A lot of things flicker to life in my imagination, but very few have consumed me like Saxton Pope's book about his friendship with Ishi the last of the Yahi people - the last north american to live in the stone age - literally a time traveler who came to the 20th century.
A victim of genocide, born on the run from an encroaching culture that was totally alien to the frame of reference he'd have known. Fresh out of options, he turned to face the very thing he'd run from his whole life, and one afternoon bewildered and exhausted Ishi stepped out of the stone age and into the 20th century. He was imprisoned, poked, prodded, and gawped at. Then at last, protected, befriended and given the welcome such a stranger deserves.
None of us can ever know the 'real' Ishi.
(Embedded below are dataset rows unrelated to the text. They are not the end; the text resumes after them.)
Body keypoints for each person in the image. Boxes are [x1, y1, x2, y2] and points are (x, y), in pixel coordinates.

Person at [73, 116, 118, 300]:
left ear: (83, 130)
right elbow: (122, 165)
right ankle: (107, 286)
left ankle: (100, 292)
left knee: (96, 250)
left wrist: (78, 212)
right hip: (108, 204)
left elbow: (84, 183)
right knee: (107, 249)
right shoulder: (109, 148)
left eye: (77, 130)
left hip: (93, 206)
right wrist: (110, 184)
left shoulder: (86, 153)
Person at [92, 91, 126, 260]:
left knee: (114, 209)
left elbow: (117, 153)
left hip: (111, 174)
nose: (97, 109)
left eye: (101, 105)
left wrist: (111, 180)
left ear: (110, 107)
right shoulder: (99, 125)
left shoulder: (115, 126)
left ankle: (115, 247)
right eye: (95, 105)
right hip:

We can only project the Ishi that we wish for onto his legend, but that probably makes him all the more special. I've read Pope's book several times now. It's not a very well written book, its in the style we might now call 'blogging' (it slips from history, to how-to, to eulogy, to call to adventure), but there's something about it. Something beguiling. I sometimes feel it's the book I'd been waiting to read. Pope and Ishi's friendship is a reflecting pool can I see myself in, and if you ever played at Robin Hood with two sticks and a shoelace you too may hear the call Pope was so compelled by.
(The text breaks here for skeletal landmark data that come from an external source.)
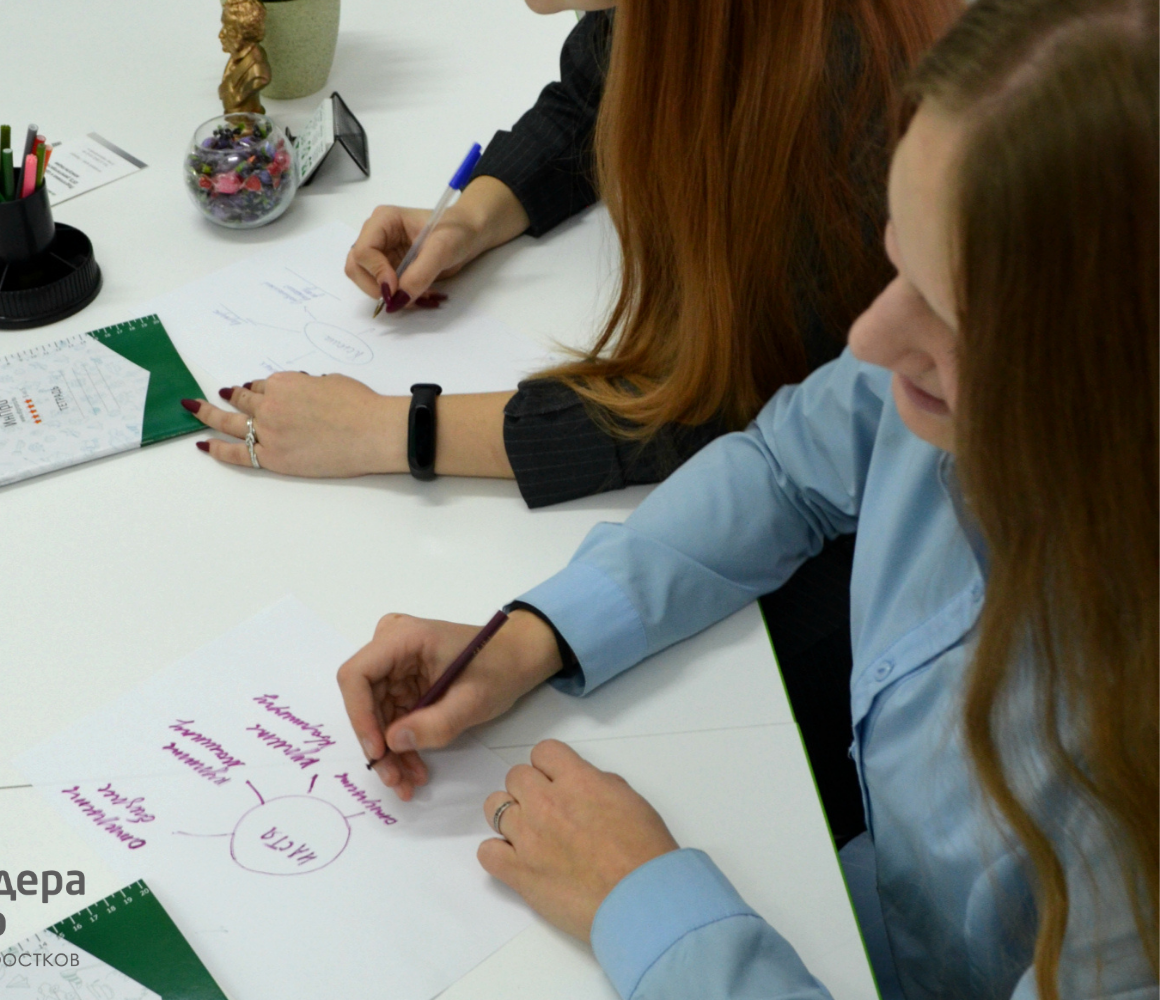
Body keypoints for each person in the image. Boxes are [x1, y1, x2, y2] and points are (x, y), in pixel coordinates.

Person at [332, 0, 1159, 996]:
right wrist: (537, 636)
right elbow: (784, 463)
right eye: (898, 261)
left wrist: (651, 909)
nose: (868, 339)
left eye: (954, 314)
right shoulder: (959, 387)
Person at [182, 0, 958, 848]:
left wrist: (400, 430)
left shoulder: (843, 94)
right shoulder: (697, 24)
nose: (871, 340)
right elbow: (602, 89)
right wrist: (479, 212)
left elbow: (727, 404)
At the end, against the express wishes of those who knew and cared for him, his brain was taken to medical school with what intent we can only speculate. Ishi's legacy hasn't come from that bag of cells and inanimate neural pathways, it's come from the fire he lit in the hearts and minds of Dr Saxton Pope and Art Young.
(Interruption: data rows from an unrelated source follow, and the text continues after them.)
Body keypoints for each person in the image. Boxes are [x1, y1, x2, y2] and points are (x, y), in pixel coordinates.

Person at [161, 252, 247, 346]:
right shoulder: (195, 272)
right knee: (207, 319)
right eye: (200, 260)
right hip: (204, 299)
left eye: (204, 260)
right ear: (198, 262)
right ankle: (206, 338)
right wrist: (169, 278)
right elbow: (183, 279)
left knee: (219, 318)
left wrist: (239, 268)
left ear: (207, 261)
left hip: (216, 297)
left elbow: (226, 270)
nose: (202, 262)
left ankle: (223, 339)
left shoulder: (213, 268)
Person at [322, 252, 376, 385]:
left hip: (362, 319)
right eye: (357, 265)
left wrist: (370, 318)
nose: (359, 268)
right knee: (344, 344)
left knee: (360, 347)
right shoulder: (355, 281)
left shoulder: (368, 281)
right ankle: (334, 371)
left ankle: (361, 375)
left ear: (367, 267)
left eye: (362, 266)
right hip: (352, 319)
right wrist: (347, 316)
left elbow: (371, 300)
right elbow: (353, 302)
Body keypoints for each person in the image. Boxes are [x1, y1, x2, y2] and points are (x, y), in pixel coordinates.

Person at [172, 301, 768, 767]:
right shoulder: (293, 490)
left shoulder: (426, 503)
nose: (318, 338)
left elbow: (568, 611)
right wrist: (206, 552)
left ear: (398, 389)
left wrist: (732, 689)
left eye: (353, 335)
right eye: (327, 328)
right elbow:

If I couldn't have my hearts desire and become more like Ishi, I'd settle for being more like Saxton Pope and consider it a life well spent.
PS: "Ishi felt Western society was essentially silly - the only things that impressed him were matches and glue,"
A bit more about Ishi
Friday, 5 March 2010
BER-DOING!!!!
That we should be all so lucky this weekend
your pal
The Bushwacker
Monday, 1 March 2010
Spinning: A Yarn With An Urban Fly Guy
Some lesser known species of ‘trout bum’ found in the mud
A long-time ago another blogger had given me my first lesson on the fly, we’d stalked wild trout inside the M25 (the orbital road that encircles London), a summers day in the garden of england, a delightful afternoon spent on the banks once fished by Dickens, out in the further reaches of the ‘burbs but still technically within the city.
Defeated but not disheartened, we retreated to The Birds Nest to plot further adventures, where our arrival was celebrated by another group of builders.